(Human keypoint data)
========

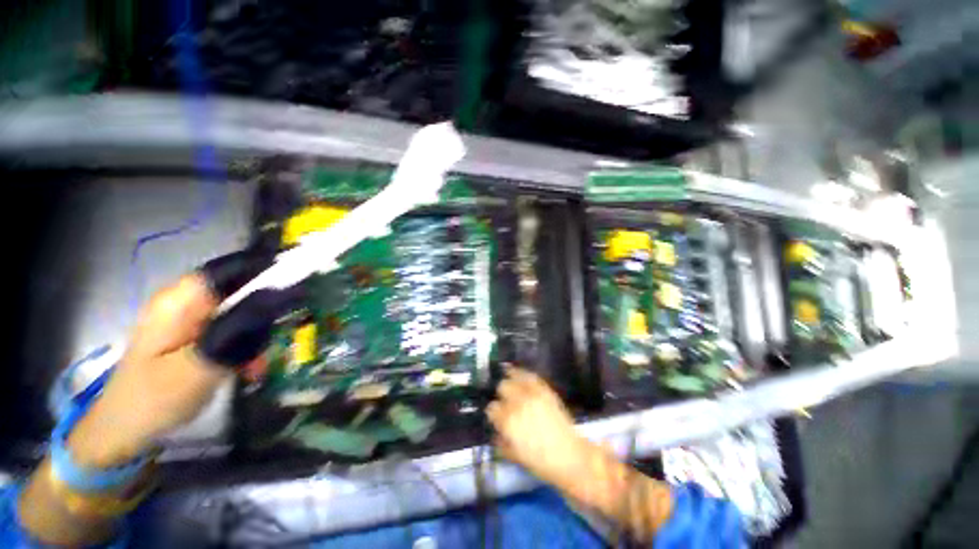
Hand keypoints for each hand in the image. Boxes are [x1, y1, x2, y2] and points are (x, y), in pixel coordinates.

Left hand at [67, 249, 277, 466]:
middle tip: (277, 338)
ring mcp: (192, 318)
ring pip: (243, 311)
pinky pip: (234, 329)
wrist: (123, 431)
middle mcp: (188, 301)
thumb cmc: (153, 399)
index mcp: (182, 300)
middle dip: (267, 312)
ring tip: (257, 365)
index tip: (304, 281)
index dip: (271, 268)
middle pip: (244, 290)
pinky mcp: (196, 334)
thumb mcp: (200, 366)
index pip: (235, 267)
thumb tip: (280, 294)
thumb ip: (239, 329)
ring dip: (257, 336)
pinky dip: (246, 347)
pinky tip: (249, 369)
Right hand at [487, 367, 593, 491]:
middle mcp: (518, 403)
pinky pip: (530, 375)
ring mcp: (532, 394)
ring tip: (510, 385)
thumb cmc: (540, 462)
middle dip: (501, 395)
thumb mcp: (514, 456)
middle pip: (502, 387)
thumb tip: (496, 430)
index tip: (496, 417)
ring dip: (510, 382)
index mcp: (508, 421)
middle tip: (505, 403)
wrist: (570, 457)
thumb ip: (501, 441)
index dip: (493, 413)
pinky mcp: (544, 390)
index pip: (492, 408)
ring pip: (513, 377)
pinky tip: (518, 374)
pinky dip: (522, 374)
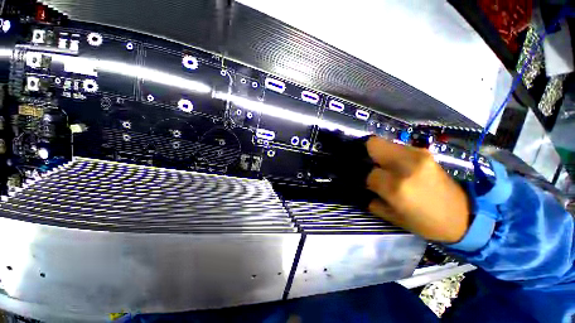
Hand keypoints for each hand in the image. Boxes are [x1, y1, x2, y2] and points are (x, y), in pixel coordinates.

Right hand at [365, 137, 469, 242]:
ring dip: (377, 153)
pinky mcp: (425, 152)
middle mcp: (406, 165)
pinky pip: (397, 147)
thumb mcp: (392, 216)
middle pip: (373, 145)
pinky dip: (390, 153)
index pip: (368, 173)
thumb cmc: (426, 222)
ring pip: (384, 143)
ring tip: (379, 165)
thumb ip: (371, 199)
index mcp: (397, 187)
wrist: (464, 216)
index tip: (363, 181)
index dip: (363, 177)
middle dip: (364, 153)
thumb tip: (361, 186)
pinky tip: (394, 164)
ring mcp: (417, 155)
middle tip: (365, 165)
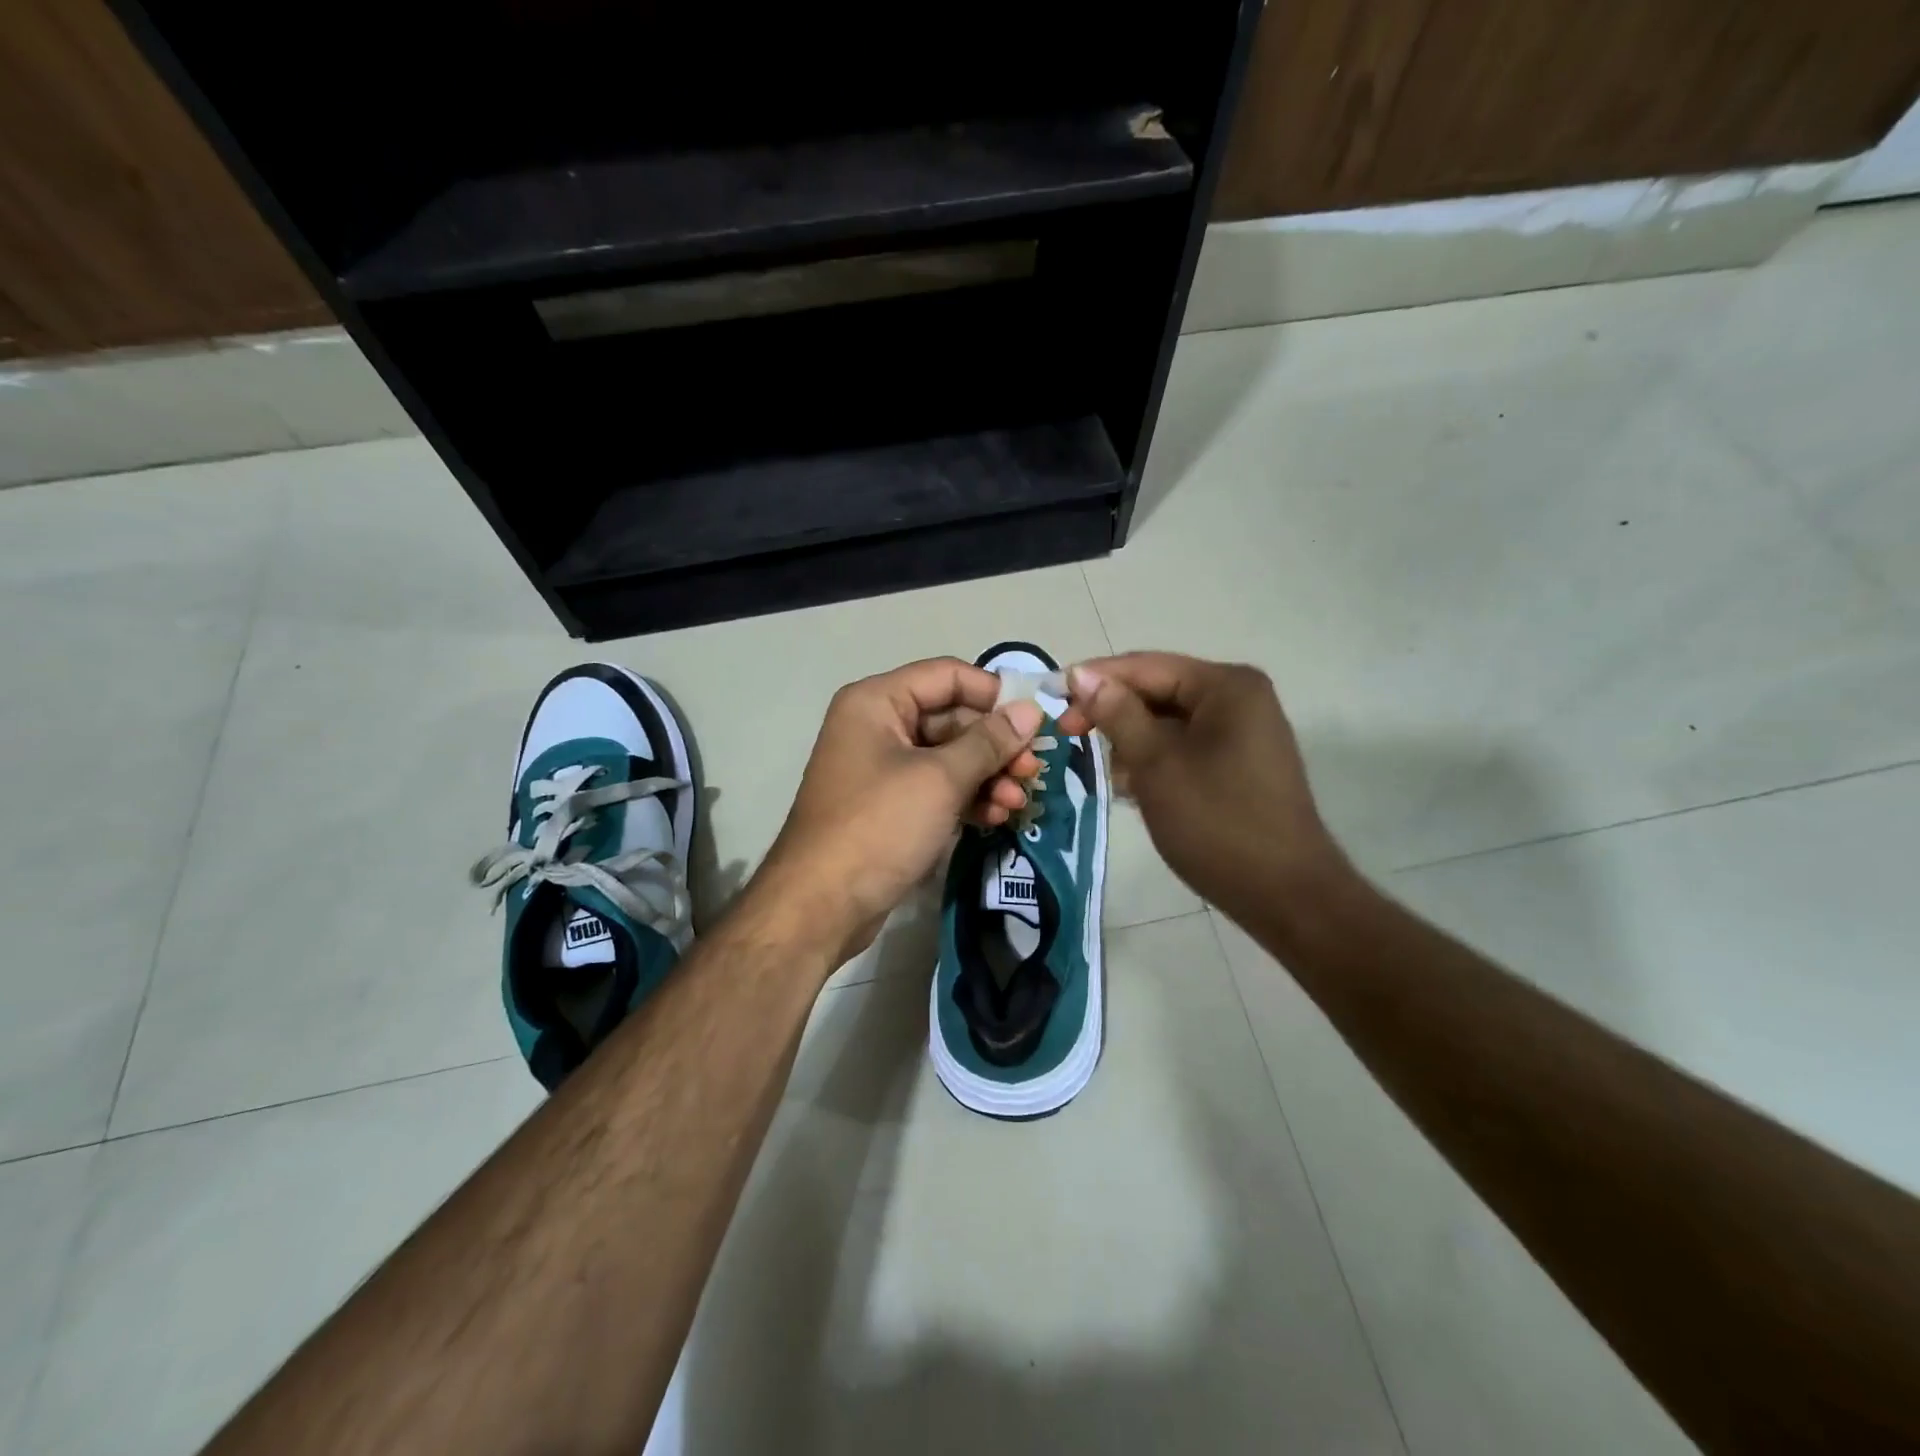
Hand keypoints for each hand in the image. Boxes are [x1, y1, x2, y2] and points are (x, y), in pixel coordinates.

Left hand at [750, 658, 1045, 964]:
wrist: (821, 905)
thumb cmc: (879, 826)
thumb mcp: (940, 779)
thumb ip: (989, 742)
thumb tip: (1031, 711)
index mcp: (877, 702)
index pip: (947, 675)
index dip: (994, 693)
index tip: (1036, 720)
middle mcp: (877, 726)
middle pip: (952, 718)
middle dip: (996, 745)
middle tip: (1034, 770)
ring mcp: (883, 768)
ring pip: (949, 757)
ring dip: (988, 776)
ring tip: (1019, 802)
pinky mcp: (891, 806)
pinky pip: (938, 788)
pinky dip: (968, 798)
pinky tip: (997, 817)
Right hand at [1057, 653, 1352, 924]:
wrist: (1284, 894)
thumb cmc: (1215, 823)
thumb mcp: (1156, 764)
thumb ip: (1117, 713)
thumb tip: (1082, 674)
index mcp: (1226, 686)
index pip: (1145, 666)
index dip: (1094, 680)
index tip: (1050, 698)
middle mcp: (1240, 697)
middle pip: (1158, 691)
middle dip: (1114, 715)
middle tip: (1068, 736)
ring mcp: (1244, 731)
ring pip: (1168, 722)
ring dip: (1134, 743)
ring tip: (1114, 779)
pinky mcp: (1241, 763)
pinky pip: (1186, 746)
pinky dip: (1157, 761)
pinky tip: (1137, 790)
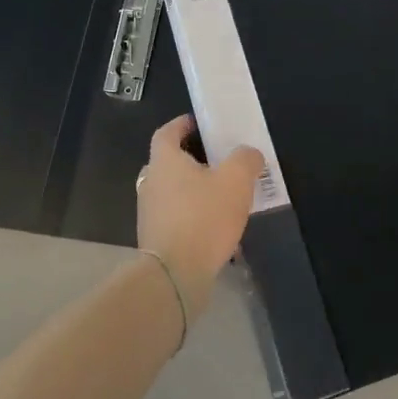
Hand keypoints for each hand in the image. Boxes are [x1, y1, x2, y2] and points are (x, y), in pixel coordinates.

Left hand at [137, 115, 264, 309]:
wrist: (175, 275)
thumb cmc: (204, 217)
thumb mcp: (236, 180)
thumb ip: (245, 159)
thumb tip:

========

**Work request:** For this exercise, transcribe the entries verbatim and skip all pictures.

**Response:**
Hand keypoints for each hand in the image. Boxes are [x1, y1, x2, y2] and points are (x, y), in pixel coordinates.

Left hand at [67, 249, 277, 466]:
middle tip: (277, 338)
ring mcp: (192, 318)
ring pip: (243, 311)
pinky pip: (234, 329)
wrist: (123, 431)
middle mcp: (188, 301)
thumb cmc: (153, 399)
index mcp: (182, 300)
middle dip: (267, 312)
ring tip: (257, 365)
index tip: (304, 281)
index dip: (271, 268)
middle pip: (244, 290)
pinky mcp: (196, 334)
thumb mcp: (200, 366)
index pip: (235, 267)
thumb tip: (280, 294)
thumb ip: (239, 329)
ring dip: (257, 336)
pinky dip: (246, 347)
pinky tip: (249, 369)
Right hand at [487, 367, 593, 491]:
middle mcp: (518, 403)
pinky pip: (530, 375)
ring mcp: (532, 394)
ring tip: (510, 385)
thumb cmc: (540, 462)
middle dip: (501, 395)
thumb mcp: (514, 456)
middle pip: (502, 387)
thumb tip: (496, 430)
index tip: (496, 417)
ring dip: (510, 382)
index mcp: (508, 421)
middle tip: (505, 403)
wrist: (570, 457)
thumb ip: (501, 441)
index dip: (493, 413)
pinky mcp: (544, 390)
index pip: (492, 408)
ring pip: (513, 377)
pinky tip: (518, 374)
pinky dip: (522, 374)
Hand keypoints for each hand in the image. Boxes are [x1, y1, x2, y2] and points are (x, y), in pixel coordinates.

Right hand at [365, 137, 469, 242]:
ring dip: (377, 153)
pinky mcp: (425, 152)
middle mcp: (406, 165)
pinky pip: (397, 147)
thumb mcp: (392, 216)
middle pip: (373, 145)
pinky dip: (390, 153)
index pip: (368, 173)
thumb cmc: (426, 222)
ring pip: (384, 143)
ring tip: (379, 165)
thumb ip: (371, 199)
index mcp: (397, 187)
wrist: (464, 216)
index tip: (363, 181)
index dip: (363, 177)
middle dip: (364, 153)
thumb tip: (361, 186)
pinky tip: (394, 164)
ring mcp: (417, 155)
middle tip: (365, 165)
Hand keypoints for each hand in the image. Boxes are [x1, y1, x2, y2] and points are (x, y), in pixel coordinates.

Left hand at [750, 658, 1045, 964]:
wrist: (821, 905)
thumb cmc: (879, 826)
thumb mcp: (940, 779)
thumb ip: (989, 742)
thumb tip: (1031, 711)
index mcp: (877, 702)
index pip: (947, 675)
index dip: (994, 693)
index tip: (1036, 720)
middle mcp: (877, 726)
middle pip: (952, 718)
middle dip: (996, 745)
middle tip: (1034, 770)
ring mcp: (883, 768)
ring pip: (949, 757)
ring dip: (988, 776)
ring tip: (1019, 802)
pinky mcp: (891, 806)
pinky pip: (938, 788)
pinky dip: (968, 798)
pinky tip: (997, 817)
Right hand at [1057, 653, 1352, 924]:
wrist: (1284, 894)
thumb cmc: (1215, 823)
thumb mcp: (1156, 764)
thumb ip: (1117, 713)
thumb tip: (1082, 674)
index mcp: (1226, 686)
index pip: (1145, 666)
index dip: (1094, 680)
index tip: (1050, 698)
middle mcp: (1240, 697)
middle pip: (1158, 691)
middle dip: (1114, 715)
middle tip: (1068, 736)
ring mcp: (1244, 731)
ring pip: (1168, 722)
ring dip: (1134, 743)
ring tip: (1114, 779)
pinky mcp: (1241, 763)
pinky pip: (1186, 746)
pinky dip: (1157, 761)
pinky tip: (1137, 790)
Hand keypoints for each hand in the image. Boxes are [x1, y1, x2, y2] and points are (x, y), in pixel coordinates.

Left hand at [137, 115, 264, 309]:
wrist: (175, 275)
thumb cmc: (204, 217)
thumb mcp: (236, 180)
thumb ip: (245, 159)
thumb tip:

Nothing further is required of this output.